This past year continued the momentum for healthcare IT technology innovation that started more than a decade ago. 2015 was filled with “FHIR-drills” around ICD-10, the rocky transition from Meaningful Use Stage 2 to Stage 3, and an ongoing push for interoperability, and 2016 will see a continued focus in many of these areas. Health Data Management summarized several of the key trends from 2015 that will continue to impact health IT in 2016. We have highlighted a few of these below
From changing how physicians are reimbursed to what they are reimbursed for, 2015 saw many variations from what has historically been considered the norm. The Merit-Based Incentive Payment System (MIPS) replaced the controversial Sustainable Growth Rate formula. The new system, which includes IT use, still has a lot of kinks to be worked out before it is ready for use.
Additionally, this year we saw a shift from a fee-for-service model to a value-based care model. The main impetus for this transformation comes from the Centers for Medicare and Medicaid Services declaring that 30% of provider payments will be tied to quality and value by the end of 2016, and 50% by 2018.
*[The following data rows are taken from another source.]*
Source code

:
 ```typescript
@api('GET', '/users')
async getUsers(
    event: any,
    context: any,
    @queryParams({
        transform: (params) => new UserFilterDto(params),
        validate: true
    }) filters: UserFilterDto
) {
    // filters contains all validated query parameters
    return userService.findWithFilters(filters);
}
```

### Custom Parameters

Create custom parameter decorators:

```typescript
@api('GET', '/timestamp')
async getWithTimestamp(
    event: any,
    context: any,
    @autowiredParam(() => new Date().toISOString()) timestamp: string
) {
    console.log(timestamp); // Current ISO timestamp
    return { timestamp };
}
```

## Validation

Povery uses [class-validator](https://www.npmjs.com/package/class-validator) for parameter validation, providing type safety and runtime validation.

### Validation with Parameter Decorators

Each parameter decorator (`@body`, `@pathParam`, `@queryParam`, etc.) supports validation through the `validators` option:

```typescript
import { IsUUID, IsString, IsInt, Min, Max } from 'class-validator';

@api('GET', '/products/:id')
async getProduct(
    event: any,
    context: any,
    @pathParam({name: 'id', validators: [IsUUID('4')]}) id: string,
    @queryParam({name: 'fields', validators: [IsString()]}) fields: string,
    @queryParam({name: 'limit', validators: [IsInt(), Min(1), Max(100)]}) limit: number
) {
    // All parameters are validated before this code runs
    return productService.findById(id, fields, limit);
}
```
This past year saw an increased emphasis on personalized medicine. Early in 2015, President Obama announced the Precision Medicine Initiative, which increases funding in research, technologies and policies that can improve care for patients. In 2016, the President called for $215M to support the program. Genetic-based information and treatment will continue to be a force in health care delivery in the new year.
Securing Healthcare Data
Jeopardizing patient health information collection are the mega-hacks rocking the healthcare industry. From Anthem to Premera Blue Cross, these attacks have made it blatantly clear that having secure data infrastructure must be a priority.
Analytics and Interoperability
Another important aspect of patient data is how it is shared and used. The inability to share information between different systems over the past year has brought to light just how critical interoperability is to providers and patients. This applies to both exchanges between facilities and creating a connected network between different vendor systems in the hospital to promote efficiency and prevent medication errors.
The shift to value-based care has providers looking for new ways to use analytics to their advantage, so they can provide the best care at the least cost. Analytics software can be used for a variety of purposes, such as helping to navigate through patient records to identify issues that nurses or physicians may have missed, such as allergies or anomalies. Other analytics tools are used to analyze medication dispensing system data to flag drug diverters in a health system.